◆塾の宿題は全部やるより“選んで解く”
「宿題が終わるまで寝ずに頑張る」「やってこなかったらみんなの前で叱られる」──こういった光景は過去のものになりつつある。
プロ家庭教師集団「名門指導会」代表で塾ソムリエの西村則康さんは、「学校の宿題はすべてこなす必要があるが、塾の宿題はやみくもにこなすよりも、取捨選択ができる子供の方が伸びる」と言う。
「今、多くの塾に通っている子供が抱えている問題として『あたふた学習』があります。問題文をクイズの早押しのようにパッと見るだけで答えを書こうとしたり、明らかに間違っているとわかっていながら、そのまま計算を進めようとしたりする。とにかく何かに追われるように“あたふた”と勉強するのでそう呼びます。

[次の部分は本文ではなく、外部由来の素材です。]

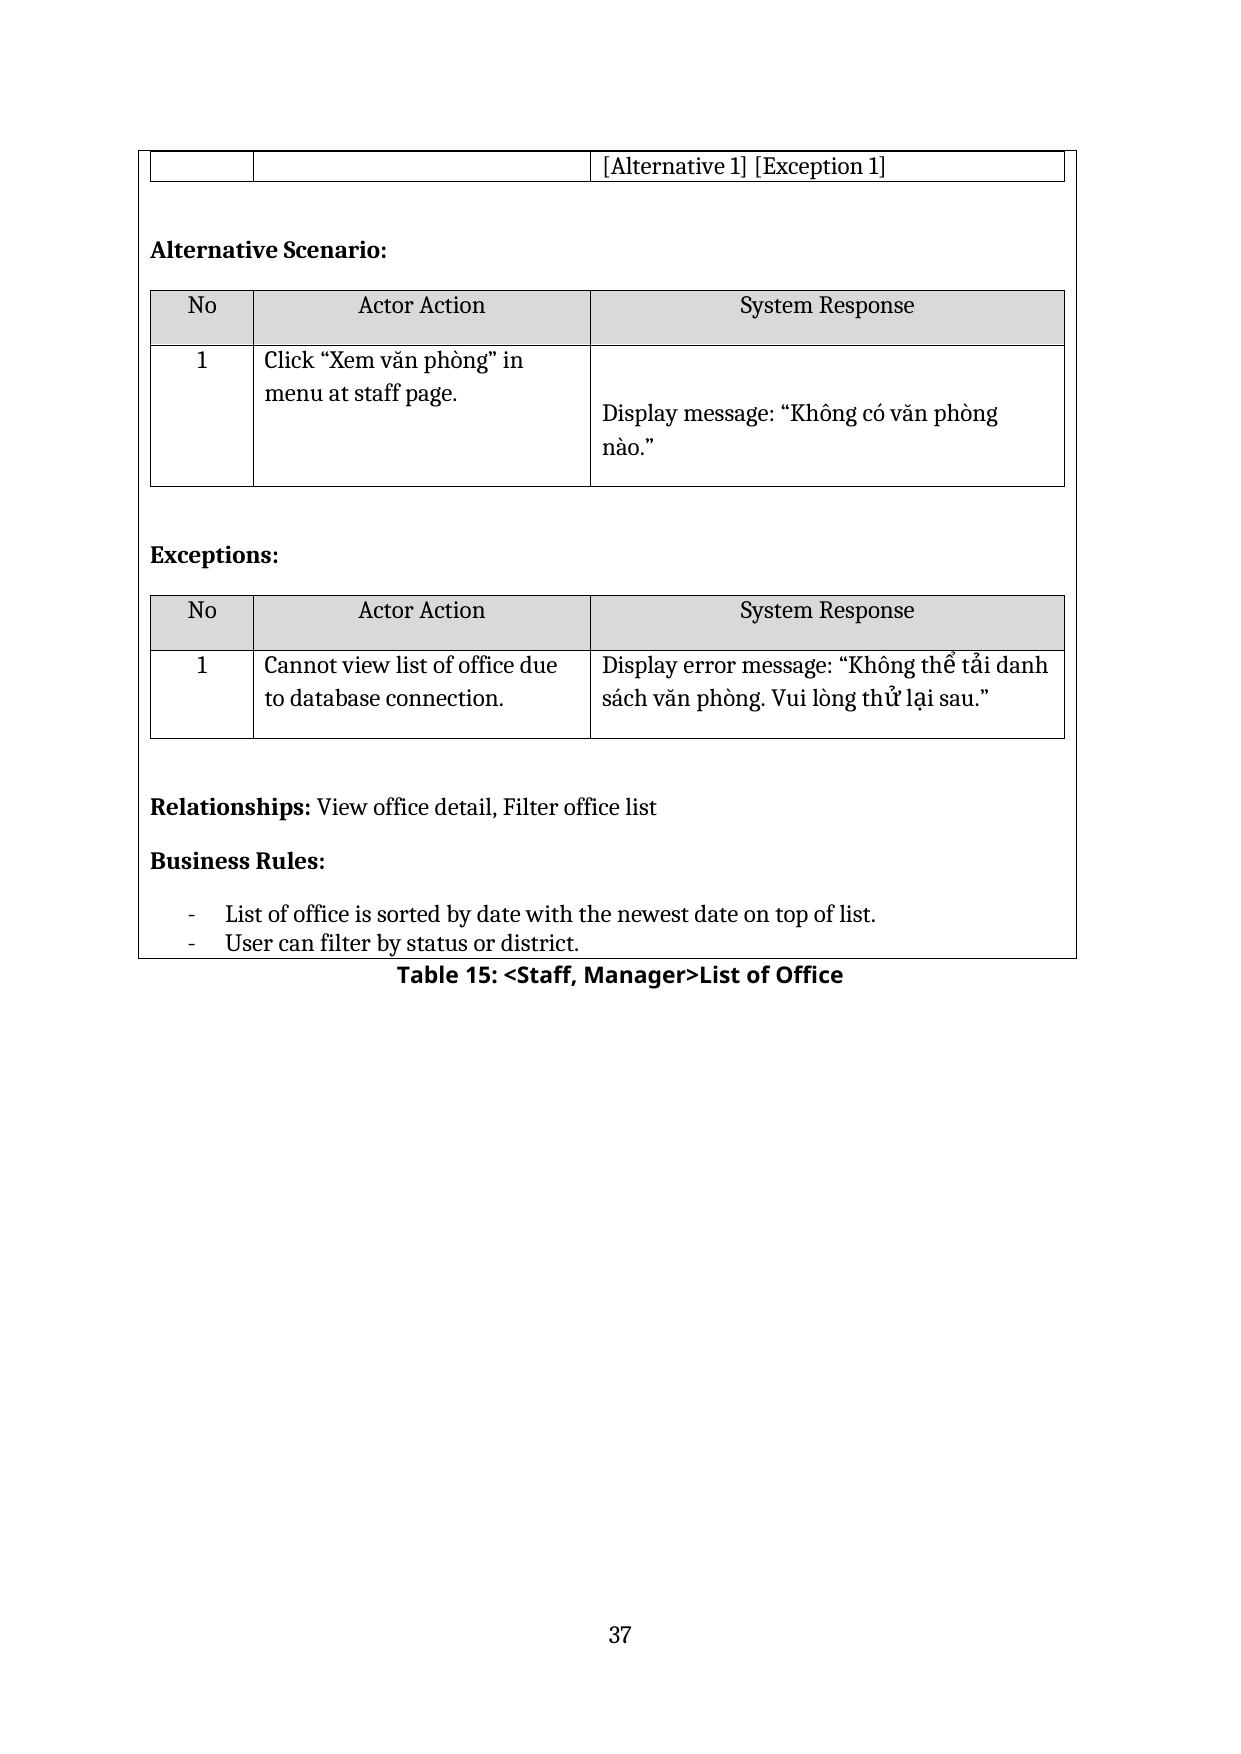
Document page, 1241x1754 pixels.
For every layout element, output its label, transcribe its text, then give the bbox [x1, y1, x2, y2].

text Table : <Staff, Manager>List of Office [150, 959, 1090, 990]
table_cell Actor: Staff, Manager Summary: This use case allows staff or manager to view a lot of office by list. Goal: Staff or manager can view list of office. Triggers: Click “Xem văn phòng” in menu. Preconditions: User must log in the system with Staff role. Post Conditions: Success: Display list of office. Fail: Cannot load list of office. Main Success Scenario: Alternative Scenario: Exceptions: Relationships: View office detail, Filter office list Business Rules: List of office is sorted by date with the newest date on top of list. User can filter by status or district. [139, 151, 1076, 958]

今の子はこなすべき課題が多すぎる。宿題をやり終えること自体がゴールになり、問題を理解して最後まで解くという、最も重要なことがおろそかになっているのです」
これまでに試験で出題された問題は“過去問”となり、どんどん累積されていく。学習塾はそれに対応した解き方を教え、さらに学校側も新しい問題を出題する。そんないたちごっこの末、塾のテキストはどんどん膨大になり、とてもすべてをやりきることは不可能なほど増えていくのだという。
「子供は真面目ですから、出された塾の宿題を全部やりたいと思ってしまうし、全部こなさないと厳しく叱る大手塾もある。それによって“空欄を埋める”だけが目的になる子がいるのが問題なんです。それよりも、すでに理解できている問題は切り捨て、“同じ問題が出た時、ちょっと危うい”ような微妙な理解度の問題を復習するなど、時間の使い方を判断して取捨選択する力が必要になっているのです」(西村さん)

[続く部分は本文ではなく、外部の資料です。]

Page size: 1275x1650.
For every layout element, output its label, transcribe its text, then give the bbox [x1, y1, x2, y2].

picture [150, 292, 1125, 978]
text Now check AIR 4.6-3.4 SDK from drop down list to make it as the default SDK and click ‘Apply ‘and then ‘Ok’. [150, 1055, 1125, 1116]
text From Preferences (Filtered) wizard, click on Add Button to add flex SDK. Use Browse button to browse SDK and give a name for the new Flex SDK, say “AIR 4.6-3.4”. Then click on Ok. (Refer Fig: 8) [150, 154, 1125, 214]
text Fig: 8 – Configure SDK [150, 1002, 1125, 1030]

この判断力は宿題のみならず、新テストに立ち向かう学力としても求められる力でもある。
「スマホがあれば何でもすぐに調べられる現代において、知識の蓄積は今後どんどんAIが担うようになる。むしろ膨大な知識の中から何をどう選んで活用するかを問う“思考力”“判断力”“表現力”などが重要視されるのです」(飯嶋さん)
実際、難関といわれる中学入試を突破した生徒の中には、最初にテストの問題をすべてチェックし、「捨てる」問題を決定する方法をとる生徒も多くいる。「捨てる」力も必要なのかもしれない。